Lose weight to improve survival?

Over recent weeks, we’ve heard in the news that another new study had found “strong evidence that high BMI and a recent pregnancy were linked to a poorer breast cancer prognosis.” Lead author, Dr. Gillian C. Barnett from the Oncology Centre at Addenbrooke’s Hospital in Cambridge, UK, told Reuters Health: “Our study suggests that advice on weight loss should be given to all obese patients with breast cancer.”

This study, published in the Journal of Clinical Oncology, had culled through self-reported data from 4,560 women in the UK with invasive breast cancer who’d participated in the Studies of Epidemiology and Risk Factors in Cancer Heredity (SEARCH) study, looking for risk factors associated with survival, over an average of 6.8 years of follow-up.

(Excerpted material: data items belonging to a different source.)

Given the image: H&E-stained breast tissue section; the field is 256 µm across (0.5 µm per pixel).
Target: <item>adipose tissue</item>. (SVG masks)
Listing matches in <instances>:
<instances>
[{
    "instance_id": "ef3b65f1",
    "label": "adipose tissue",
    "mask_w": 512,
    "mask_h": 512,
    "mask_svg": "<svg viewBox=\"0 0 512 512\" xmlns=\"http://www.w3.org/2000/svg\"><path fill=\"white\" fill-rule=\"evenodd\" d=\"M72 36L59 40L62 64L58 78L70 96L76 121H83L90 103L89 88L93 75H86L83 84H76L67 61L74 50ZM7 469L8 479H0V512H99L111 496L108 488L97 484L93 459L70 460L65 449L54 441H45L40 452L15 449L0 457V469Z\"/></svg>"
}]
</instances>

Their computer modeling had actually found no tenable associations with smoking, BMI [adjusted HR = 1.16], use of hormone replacement therapy or oral contraceptives, age at menarche or menopause, age at first pregnancy, or alcohol [adjusted HR = 0.75]. The strongest associations with poor prognosis was tumor stage, with a significant 19.6-fold higher hazard ratio associated with stage IV tumors compared to stage I.

This study added nothing to what’s been known for years. This study brought doctors no further towards having more effective treatments or diagnostics for breast cancer in fat women. It wasn’t designed to try, because it wasn’t a clinical trial to test the safety or effectiveness of an intervention.

Like all epidemiological studies looking for correlations, it can never provide credible evidence of a causation. More importantly, a correlation offers no rational support for a clinical treatment. So, just as there’s no evidence that going braless will prevent breast cancers, despite the fact that wearing a bra is associated with a 12,500-fold higher risk of breast cancer, there’s even less evidence that losing weight will improve breast cancer survival.

We need no greater evidence that the war on obesity isn’t really about caring about the health and well-being of fat people than to look at the research that’s most being funded and the research that isn’t. Efforts to eradicate the 'problem' of the obese is far different from caring for them.

© 2008 Sandy Szwarc


* A cautionary note: Being diagnosed later in the progression of the disease can also give a false impression of lower survival, compared to women who are diagnosed earlier or who are diagnosed during screening with preclinical tumors and appear to live longer. In other words, their survival with the disease may actually be very similar.